The Osaka refinery has a capacity to export about 40,000 bpd of oil products, mainly middle distillates gas oil and jet fuel/kerosene.

"All volumes processed at Osaka refinery cannot be exported physically," Nippon Oil President Shinji Nishio told reporters. "Overall, oil products equivalent to Osaka refinery's capacity would be exported from Osaka and other refineries of ours combined."

Nishio said the two firms would discuss what to do with the contracted processing for PetroChina of 70,000 bpd and Osaka refinery's 115,000 bpd capacity, but added Osaka refinery venture may not be in charge of processing all of the contracted crude processing for the Chinese firm.

The two firms have not finalised the amount of investments for the venture, Nishio added.

Japan's top refiner Nippon Oil, which would merge with smaller rival Kyushu Oil Co later this year, said last month it would stop refining crude at its smallest refinery in Toyama with capacity of 60,000 bpd next March, citing high costs, overcapacity and shrinking demand at home.

"For Nippon Oil, there would be no more need to adjust supply and demand for the next several years," said UBS' Ito.

As a first step of the venture, Nippon Oil would like to boost the Osaka refinery's export of high-sulphur fuel oil by 20,000 bpd, Nippon's Ikeda said.

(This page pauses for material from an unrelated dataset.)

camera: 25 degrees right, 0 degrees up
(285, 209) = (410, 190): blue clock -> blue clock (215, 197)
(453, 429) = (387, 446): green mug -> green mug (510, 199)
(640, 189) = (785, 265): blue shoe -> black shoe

Japanese oil firms are being forced to look overseas for business opportunities due to shrinking demand at home as the population ages and young drivers drive more fuel-efficient vehicles.

They are investing in new port facilities and infrastructure, with particular focus on fast-growing markets such as China and India.

Nippon Oil said last week it plans to raise its core oil product exports to 120,000 bpd in the fiscal year to March 2011, double the volumes exported in the last business year, and compared with this business year's goal of 100,000 bpd.

Nippon Oil's Nishio said his company was not considering a cross-shareholding arrangement with CNPC's listed subsidiaries.